If you're not scratching your head at this point, you've got amazing restraint. It makes sense ... how? And through it all, we're ignoring what's become a more important statistic in NASCAR as of late. Quick, tell me who won the most poles in 2010. Waiting ... Waiting ... The answer is a tie. Jamie McMurray had four (another highlight of his three-win dream season), as did the much-maligned Kasey Kahne. Among those finishing with three was Carl Edwards, who used the last of his poles to dominate a November race at Phoenix and springboard his way back into the national consciousness.
|Pole Position: Why Qualifying Still Matters|
Edwards was one of five drivers to hold onto first place at both the drop of the green and the checkered, joining Kyle Busch, Jimmie Johnson, Kevin Harvick and Denny Hamlin in 2010. In fact, during this supposed age of parity, starting up front is more important than ever: A whopping 21 races have been won from the "pole" (remember, some point leaders inherit the top spot when qualifying gets rained out) since the start of 2008, the most in a three-year span since Bill Elliott and Darrell Waltrip were dominating the tour from 1984 to '86. Going deeper, in the past year alone, 24 races were won from a qualifying position inside the top 10 and 32 of 36 -- that's 89 percent -- from inside the top 20, some of the highest numbers we've seen in recent history (see chart).
With that in mind, you'd think greater focus would land on the whole qualifying process.
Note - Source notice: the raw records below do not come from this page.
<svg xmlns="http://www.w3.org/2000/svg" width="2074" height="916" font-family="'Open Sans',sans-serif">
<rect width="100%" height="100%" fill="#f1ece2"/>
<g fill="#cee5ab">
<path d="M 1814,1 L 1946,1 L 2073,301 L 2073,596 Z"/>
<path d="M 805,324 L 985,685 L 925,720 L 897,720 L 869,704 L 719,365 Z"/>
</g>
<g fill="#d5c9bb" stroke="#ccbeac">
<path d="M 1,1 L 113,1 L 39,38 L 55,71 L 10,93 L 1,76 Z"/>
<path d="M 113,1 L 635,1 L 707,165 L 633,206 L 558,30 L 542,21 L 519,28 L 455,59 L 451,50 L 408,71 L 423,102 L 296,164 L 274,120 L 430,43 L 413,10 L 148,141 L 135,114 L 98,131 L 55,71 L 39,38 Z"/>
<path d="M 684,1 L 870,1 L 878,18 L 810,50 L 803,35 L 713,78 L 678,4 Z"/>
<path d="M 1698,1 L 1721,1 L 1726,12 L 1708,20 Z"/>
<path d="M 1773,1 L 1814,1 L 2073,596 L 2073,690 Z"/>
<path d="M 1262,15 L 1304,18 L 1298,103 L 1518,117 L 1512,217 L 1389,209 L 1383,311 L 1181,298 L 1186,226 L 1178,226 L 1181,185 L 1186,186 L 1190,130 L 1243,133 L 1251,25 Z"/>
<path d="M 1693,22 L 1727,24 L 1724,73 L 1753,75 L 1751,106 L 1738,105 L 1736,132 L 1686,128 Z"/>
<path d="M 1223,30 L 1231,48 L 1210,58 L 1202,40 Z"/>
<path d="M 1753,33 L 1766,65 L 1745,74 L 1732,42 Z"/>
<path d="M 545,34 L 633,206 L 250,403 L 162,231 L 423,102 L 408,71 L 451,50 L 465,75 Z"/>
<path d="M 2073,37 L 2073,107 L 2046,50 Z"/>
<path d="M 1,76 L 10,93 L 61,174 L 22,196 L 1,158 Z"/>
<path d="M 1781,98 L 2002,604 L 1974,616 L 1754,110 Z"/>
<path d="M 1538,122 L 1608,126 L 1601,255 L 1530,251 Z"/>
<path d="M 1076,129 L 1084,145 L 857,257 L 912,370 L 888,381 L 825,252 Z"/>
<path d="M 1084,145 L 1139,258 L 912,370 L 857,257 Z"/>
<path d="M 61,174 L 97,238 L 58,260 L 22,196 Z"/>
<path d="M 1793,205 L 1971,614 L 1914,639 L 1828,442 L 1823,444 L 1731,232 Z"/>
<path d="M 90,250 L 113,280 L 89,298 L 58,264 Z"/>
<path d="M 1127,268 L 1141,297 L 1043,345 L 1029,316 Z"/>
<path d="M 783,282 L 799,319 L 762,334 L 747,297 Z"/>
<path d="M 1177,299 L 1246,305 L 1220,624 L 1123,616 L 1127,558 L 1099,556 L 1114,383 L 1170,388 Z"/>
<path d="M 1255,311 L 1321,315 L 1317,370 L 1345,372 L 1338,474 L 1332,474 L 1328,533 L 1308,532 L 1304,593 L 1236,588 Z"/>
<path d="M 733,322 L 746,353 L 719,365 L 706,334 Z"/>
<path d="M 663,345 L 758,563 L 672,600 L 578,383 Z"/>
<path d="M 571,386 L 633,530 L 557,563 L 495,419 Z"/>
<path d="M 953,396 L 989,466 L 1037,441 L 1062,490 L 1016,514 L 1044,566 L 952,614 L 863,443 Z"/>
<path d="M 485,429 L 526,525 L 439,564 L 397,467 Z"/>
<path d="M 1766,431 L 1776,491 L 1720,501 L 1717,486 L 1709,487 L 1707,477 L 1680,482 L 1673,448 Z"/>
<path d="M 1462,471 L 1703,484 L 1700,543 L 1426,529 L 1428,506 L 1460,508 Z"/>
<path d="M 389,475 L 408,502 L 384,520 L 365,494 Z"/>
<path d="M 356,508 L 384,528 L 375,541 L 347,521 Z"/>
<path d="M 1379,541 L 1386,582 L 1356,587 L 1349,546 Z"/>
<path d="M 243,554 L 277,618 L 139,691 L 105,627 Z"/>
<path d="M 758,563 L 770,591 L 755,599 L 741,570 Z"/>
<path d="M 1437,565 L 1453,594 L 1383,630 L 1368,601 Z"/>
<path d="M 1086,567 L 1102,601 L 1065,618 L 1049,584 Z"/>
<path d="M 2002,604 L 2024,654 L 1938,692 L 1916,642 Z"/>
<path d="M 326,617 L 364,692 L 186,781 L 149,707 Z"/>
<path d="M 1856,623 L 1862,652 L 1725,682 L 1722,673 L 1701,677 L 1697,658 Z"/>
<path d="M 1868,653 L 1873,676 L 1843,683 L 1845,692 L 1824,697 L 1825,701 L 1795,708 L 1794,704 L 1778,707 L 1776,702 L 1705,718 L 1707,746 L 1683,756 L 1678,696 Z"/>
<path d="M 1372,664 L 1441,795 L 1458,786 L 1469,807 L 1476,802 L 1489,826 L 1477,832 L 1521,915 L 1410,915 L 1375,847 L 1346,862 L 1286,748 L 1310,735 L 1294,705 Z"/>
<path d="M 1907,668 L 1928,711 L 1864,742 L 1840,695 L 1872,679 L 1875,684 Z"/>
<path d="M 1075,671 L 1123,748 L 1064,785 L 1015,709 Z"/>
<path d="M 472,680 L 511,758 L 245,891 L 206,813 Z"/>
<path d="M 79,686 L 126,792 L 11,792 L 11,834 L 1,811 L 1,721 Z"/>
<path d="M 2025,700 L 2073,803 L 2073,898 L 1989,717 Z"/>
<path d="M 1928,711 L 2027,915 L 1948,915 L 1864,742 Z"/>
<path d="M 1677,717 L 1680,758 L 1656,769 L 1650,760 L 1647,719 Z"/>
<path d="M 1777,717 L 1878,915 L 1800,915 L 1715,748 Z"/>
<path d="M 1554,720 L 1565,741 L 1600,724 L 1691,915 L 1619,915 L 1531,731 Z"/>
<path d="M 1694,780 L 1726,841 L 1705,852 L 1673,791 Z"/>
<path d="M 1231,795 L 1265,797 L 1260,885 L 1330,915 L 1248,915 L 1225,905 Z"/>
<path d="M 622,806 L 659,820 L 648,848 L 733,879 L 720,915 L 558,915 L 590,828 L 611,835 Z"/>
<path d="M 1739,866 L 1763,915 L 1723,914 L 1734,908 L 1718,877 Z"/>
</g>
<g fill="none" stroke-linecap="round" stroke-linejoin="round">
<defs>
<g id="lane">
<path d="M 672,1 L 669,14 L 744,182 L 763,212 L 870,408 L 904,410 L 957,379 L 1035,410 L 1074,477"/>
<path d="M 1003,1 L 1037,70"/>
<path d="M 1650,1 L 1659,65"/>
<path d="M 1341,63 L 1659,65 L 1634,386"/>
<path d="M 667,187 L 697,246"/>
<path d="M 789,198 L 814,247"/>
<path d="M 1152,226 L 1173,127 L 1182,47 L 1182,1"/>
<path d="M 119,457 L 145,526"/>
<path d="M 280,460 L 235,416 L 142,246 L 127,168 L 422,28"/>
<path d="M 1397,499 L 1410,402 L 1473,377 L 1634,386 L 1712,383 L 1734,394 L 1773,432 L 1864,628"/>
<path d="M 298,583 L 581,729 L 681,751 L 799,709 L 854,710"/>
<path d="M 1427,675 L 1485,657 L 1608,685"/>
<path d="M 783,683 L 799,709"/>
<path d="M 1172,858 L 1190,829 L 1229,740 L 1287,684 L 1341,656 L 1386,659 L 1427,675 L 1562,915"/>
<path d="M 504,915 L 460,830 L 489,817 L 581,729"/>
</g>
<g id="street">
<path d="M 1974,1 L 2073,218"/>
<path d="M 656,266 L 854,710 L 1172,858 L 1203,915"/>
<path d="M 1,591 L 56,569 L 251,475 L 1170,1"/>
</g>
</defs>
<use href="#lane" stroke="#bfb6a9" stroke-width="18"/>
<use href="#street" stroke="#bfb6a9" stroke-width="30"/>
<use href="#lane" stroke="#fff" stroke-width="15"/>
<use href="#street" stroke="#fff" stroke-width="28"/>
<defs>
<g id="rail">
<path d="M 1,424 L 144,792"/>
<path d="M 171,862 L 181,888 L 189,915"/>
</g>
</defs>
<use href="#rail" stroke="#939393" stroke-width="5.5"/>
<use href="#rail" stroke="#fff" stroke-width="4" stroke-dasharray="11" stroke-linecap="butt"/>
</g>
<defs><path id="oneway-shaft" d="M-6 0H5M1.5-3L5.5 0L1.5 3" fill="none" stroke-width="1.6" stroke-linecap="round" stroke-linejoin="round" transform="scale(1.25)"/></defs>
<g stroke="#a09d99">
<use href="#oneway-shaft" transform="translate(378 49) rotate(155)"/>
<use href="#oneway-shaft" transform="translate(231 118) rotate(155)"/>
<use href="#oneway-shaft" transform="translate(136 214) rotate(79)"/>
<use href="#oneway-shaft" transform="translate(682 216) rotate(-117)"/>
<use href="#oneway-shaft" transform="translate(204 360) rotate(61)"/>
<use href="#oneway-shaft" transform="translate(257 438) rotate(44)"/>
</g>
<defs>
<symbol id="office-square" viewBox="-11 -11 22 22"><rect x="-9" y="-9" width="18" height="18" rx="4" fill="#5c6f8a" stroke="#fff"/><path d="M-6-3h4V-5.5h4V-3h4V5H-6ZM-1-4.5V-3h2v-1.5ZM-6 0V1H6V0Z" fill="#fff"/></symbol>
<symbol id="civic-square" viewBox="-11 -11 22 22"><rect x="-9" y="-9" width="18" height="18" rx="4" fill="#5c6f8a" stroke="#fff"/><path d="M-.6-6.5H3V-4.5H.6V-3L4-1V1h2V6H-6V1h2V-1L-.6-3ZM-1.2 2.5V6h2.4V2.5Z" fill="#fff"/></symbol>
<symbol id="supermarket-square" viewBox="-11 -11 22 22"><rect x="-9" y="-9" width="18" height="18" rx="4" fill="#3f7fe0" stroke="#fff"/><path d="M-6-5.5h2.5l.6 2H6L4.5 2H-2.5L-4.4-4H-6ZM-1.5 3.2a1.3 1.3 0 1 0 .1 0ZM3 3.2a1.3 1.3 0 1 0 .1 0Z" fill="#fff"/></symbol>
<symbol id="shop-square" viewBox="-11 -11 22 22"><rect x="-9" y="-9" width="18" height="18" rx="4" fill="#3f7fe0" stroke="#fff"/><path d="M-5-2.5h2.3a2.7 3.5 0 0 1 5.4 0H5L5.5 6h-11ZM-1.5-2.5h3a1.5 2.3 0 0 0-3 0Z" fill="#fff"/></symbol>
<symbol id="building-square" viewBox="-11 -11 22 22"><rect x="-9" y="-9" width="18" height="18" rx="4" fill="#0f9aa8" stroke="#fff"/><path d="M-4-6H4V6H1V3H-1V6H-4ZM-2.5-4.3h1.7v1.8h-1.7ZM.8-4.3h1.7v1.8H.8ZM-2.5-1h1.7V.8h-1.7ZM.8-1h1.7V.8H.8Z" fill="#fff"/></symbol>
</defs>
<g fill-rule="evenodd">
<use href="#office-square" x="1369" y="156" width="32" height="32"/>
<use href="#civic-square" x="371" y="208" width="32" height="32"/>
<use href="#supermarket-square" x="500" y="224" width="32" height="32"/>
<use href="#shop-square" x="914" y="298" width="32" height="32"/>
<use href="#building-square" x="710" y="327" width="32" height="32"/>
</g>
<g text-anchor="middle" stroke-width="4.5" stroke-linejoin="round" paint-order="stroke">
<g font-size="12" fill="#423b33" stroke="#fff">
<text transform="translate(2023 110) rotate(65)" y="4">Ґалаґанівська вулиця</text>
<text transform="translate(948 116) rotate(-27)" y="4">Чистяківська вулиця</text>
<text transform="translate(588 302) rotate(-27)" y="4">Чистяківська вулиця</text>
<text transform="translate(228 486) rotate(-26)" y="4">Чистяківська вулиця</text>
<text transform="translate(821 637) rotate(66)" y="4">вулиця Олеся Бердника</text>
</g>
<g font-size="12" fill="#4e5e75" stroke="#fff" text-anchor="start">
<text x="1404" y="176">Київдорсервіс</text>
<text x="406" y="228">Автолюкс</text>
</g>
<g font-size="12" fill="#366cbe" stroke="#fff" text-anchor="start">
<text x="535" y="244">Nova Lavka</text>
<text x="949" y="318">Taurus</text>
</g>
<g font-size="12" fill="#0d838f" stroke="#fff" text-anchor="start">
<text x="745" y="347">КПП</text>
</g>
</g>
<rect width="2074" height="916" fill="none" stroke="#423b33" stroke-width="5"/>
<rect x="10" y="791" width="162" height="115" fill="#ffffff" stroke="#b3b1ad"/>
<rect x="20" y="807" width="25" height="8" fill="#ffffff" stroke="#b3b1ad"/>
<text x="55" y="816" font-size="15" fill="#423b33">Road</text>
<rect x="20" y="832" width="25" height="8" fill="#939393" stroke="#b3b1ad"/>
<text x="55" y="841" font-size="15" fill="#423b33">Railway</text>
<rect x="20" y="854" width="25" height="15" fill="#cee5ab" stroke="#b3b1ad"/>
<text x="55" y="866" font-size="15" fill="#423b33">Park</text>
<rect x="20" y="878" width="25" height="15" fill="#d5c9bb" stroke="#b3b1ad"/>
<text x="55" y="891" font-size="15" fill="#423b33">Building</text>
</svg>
Kevin Harvick will tell you it killed his title chances -- he started inside the top 20 just once during the Chase -- while Kahne and others, it was the lone bright spot of a tumultuous year. Yet we don't even have a race putting the spotlight on these people in a way fans can comprehend, showcasing a different side of the sport's top drivers.
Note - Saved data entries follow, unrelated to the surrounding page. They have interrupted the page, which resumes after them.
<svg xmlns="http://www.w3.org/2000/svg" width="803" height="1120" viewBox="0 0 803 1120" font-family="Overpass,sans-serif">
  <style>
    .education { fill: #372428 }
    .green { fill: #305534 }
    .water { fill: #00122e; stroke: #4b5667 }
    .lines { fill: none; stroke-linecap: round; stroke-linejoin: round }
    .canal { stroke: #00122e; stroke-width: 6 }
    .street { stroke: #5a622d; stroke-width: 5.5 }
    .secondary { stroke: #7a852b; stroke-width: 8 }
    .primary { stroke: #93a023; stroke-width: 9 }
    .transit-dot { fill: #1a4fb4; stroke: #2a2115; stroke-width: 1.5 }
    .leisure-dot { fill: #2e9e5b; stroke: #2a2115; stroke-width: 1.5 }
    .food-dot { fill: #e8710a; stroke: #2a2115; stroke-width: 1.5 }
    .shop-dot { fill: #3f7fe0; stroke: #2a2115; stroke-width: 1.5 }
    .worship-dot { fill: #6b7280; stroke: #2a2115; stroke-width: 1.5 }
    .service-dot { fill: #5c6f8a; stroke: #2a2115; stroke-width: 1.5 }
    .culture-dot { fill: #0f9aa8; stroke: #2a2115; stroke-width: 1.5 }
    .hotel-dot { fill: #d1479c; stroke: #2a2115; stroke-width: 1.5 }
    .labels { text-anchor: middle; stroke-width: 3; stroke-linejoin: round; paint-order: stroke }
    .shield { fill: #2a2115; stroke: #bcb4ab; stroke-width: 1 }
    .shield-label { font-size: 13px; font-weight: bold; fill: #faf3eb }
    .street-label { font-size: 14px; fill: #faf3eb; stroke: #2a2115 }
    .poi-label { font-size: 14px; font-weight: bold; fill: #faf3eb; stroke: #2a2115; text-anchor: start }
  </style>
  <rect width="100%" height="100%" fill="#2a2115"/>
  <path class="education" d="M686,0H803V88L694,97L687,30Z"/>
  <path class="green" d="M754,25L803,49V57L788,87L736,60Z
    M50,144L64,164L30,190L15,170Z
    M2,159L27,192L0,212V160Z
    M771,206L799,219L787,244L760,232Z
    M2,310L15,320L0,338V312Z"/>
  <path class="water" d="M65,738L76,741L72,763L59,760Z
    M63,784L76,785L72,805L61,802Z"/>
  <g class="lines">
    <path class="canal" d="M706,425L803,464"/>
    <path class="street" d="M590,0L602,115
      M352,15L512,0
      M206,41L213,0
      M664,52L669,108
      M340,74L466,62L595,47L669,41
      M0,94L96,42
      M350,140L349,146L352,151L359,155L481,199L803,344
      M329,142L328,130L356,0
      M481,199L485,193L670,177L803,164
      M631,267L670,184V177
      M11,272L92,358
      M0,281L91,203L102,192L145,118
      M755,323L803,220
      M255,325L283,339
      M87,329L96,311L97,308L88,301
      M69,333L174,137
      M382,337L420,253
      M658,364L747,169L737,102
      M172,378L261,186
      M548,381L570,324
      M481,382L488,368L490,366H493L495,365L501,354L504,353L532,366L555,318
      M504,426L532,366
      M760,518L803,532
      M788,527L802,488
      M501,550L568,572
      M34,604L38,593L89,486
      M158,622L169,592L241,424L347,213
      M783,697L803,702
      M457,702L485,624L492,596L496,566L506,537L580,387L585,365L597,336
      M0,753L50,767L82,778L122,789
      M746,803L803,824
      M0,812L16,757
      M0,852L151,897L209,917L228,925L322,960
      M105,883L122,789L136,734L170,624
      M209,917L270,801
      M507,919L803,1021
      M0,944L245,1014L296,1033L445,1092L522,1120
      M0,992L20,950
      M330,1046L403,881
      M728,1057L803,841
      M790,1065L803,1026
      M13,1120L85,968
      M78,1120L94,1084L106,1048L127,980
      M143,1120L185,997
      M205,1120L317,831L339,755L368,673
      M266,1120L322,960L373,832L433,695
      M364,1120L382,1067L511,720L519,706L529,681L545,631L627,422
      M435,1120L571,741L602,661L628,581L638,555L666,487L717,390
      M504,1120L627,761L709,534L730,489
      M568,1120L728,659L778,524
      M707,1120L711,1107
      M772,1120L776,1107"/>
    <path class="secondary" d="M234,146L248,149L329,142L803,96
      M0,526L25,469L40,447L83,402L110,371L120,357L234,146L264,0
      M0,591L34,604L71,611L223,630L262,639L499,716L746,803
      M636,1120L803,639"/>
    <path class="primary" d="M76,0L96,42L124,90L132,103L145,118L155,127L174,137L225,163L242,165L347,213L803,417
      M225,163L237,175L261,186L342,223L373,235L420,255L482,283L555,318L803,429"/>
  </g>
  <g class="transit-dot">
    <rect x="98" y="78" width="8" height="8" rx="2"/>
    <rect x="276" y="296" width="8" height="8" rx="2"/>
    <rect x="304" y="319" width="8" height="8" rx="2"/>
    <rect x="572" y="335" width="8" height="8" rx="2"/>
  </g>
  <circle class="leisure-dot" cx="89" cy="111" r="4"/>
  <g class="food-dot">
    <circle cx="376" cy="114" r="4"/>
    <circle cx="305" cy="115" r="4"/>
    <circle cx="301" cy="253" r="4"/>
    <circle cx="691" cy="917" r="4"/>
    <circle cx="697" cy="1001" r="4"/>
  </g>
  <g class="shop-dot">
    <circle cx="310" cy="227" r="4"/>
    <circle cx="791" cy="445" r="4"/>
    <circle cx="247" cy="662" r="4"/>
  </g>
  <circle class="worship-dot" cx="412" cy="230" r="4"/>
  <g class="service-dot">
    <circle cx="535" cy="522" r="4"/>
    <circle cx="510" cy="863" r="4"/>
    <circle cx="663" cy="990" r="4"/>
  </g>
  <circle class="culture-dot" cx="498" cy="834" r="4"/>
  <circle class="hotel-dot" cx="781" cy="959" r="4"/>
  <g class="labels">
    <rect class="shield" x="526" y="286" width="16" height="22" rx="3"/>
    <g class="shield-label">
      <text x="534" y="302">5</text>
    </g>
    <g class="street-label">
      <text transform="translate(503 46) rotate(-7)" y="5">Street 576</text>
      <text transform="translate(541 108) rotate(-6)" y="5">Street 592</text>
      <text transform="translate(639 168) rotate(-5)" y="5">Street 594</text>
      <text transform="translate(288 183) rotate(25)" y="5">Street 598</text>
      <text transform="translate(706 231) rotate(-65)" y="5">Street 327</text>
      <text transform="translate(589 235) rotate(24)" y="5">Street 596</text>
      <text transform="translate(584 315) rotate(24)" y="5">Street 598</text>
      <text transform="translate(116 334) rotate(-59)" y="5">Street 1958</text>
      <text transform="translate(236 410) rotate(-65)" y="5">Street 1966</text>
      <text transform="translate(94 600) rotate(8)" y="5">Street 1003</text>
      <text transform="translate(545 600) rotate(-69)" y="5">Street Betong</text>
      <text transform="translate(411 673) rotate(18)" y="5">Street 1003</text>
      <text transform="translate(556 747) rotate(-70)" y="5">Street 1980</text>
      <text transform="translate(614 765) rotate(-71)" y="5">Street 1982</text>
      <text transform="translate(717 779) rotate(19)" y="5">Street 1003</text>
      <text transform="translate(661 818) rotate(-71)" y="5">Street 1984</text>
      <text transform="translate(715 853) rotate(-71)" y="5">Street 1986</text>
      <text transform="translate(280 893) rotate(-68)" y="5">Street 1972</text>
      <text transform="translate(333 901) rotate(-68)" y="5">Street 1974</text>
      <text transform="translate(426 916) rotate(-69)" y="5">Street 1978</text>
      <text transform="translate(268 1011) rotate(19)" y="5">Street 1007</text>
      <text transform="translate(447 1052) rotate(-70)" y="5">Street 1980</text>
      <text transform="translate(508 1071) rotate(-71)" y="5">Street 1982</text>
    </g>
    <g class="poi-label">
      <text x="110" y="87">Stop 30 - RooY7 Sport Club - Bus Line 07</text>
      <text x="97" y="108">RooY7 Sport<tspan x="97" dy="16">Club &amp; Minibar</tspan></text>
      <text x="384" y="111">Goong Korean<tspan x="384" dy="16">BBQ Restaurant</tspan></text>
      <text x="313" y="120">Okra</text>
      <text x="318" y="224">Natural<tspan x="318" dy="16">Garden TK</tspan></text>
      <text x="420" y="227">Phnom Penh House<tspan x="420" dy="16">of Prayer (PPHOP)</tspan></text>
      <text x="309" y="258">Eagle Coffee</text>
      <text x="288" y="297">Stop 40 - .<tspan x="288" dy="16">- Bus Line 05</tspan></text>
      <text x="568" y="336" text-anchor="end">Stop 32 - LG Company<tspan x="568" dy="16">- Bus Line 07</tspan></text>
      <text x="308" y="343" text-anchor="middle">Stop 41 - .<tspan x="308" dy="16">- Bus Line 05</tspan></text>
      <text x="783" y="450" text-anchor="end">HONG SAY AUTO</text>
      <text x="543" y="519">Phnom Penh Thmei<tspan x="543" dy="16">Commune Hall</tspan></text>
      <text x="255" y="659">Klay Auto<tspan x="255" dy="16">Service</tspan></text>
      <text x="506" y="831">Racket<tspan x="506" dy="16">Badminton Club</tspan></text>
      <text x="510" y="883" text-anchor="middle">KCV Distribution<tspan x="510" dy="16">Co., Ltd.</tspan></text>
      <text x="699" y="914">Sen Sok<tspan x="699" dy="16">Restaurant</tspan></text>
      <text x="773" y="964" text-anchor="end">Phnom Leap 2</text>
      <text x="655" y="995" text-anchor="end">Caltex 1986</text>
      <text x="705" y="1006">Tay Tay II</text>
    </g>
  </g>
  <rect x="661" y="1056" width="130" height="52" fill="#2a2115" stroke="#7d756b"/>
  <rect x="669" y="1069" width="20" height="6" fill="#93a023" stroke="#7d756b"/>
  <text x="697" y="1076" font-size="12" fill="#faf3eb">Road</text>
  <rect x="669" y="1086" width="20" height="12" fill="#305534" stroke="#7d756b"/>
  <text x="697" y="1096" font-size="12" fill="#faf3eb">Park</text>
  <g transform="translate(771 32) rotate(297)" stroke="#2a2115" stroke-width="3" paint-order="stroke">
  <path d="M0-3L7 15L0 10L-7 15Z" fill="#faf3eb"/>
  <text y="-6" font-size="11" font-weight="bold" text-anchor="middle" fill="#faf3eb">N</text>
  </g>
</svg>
A 2011 Bud Shootout with pole sitters only would provide the perfect mix: seven Chasers, Dale Earnhardt, Jr., Kahne in his new ride, the always-unpredictable Juan Pablo Montoya, and potential stars in Brad Keselowski, A.J. Allmendinger, etc. If you wanted a sprinkle of gray hair, well, include one small wrinkle, past Shootout winners, so maybe a Ken Schrader or Terry Labonte could sneak in somewhere.
Seems like a simple concept, an easy way to get fans on board and riled up over a race that should serve to pump up a sport's Super Bowl the following week. Instead, what we're left with in its place is a confusing mix of gobbledygook where by the time you figure out exactly why certain people are in the race, it's half over. And in a sport that prides itself on having its cars go fast around the race track, shouldn't speed in competition be a top priority?